Андрей с утра ничего и не знал — около двенадцати ему позвонили из сада.

— Товарищ Державин? Тут из-за вашей выставки что-то ненормальное! Такая толпа, что мешает гуляющим! И плановые экскурсанты, которые во дворце Петра, начинают сомневаться, говорят: «Почему вы нас ведете туда, где пусто, а не туда, где народ?» Приезжайте скорей!

— А что я могу сделать?

— Ну не знаю. Но так же тоже нельзя: устроили очередь чуть не до ворот. Мы когда на вас соглашались, думали, будет нормальная спокойная выставка.

4

Странно, но Алла не замечала, что он уже неделю ест левой рукой. Наверное потому, что все силы и внимание уходили на общение с портретом. Она подолгу сидела перед ним, потом в явной досаде вскакивала, уходила. И уже начала меняться внешне. А еще: после долгого перерыва ушла из дома с этюдником.

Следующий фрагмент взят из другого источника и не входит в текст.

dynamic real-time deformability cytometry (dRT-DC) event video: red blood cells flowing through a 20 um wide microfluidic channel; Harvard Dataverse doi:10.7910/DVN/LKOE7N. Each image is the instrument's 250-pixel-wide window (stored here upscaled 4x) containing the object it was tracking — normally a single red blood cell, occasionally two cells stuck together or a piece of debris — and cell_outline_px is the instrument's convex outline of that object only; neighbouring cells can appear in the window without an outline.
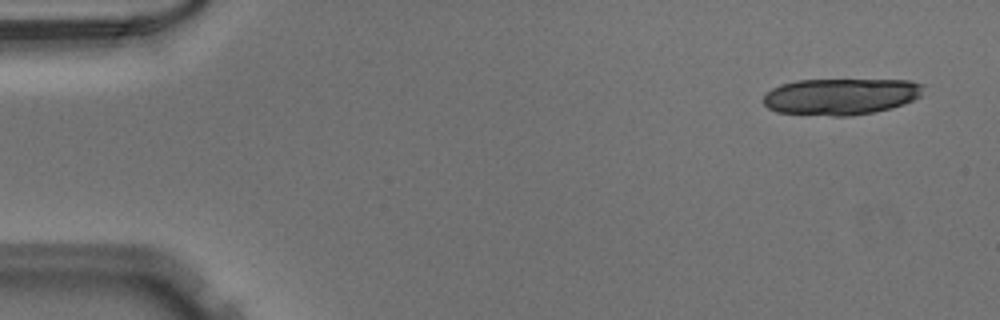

При мастерской была кухня, так что устроились вполне сносно. Витька заходил редко: говорил, что сейчас не работается, что то и дело болеют его «говнюшечки» — не до того. Больше всего Андрею не хватало своих работ, глядящих на него со стен: без них он чувствовал себя уязвимым, как моллюск, с которого содрали раковину. А еще: хотелось почему-то полежать в прохладной ванне, но ванны при мастерской не было. Можно было пойти к Витьке — его дом в том же квартале, — но там шумное его семейство сразу заметило бы, что правая рука Андрея ни на что не годна, а он стыдился этого, как позорной болезни.

Когда прошло дней десять, а рука так и осталась расслабленной, Андрей решился пойти к врачу. Как все члены Союза художников, он был прикреплен к Максимилиановской поликлинике. Правда, оказалось, что нужно заранее брать номерки — чуть ли не за месяц вперед! — но он упросил девушку в регистратуре, объяснил, что для него правая рука — все равно что крыло для самолета, и она устроила его без номерка к невропатологу.

Невропатологом оказался очень бойкий старичок.

— Так-так-так, ну-ка, обе кисти рядом! Сами-то видите?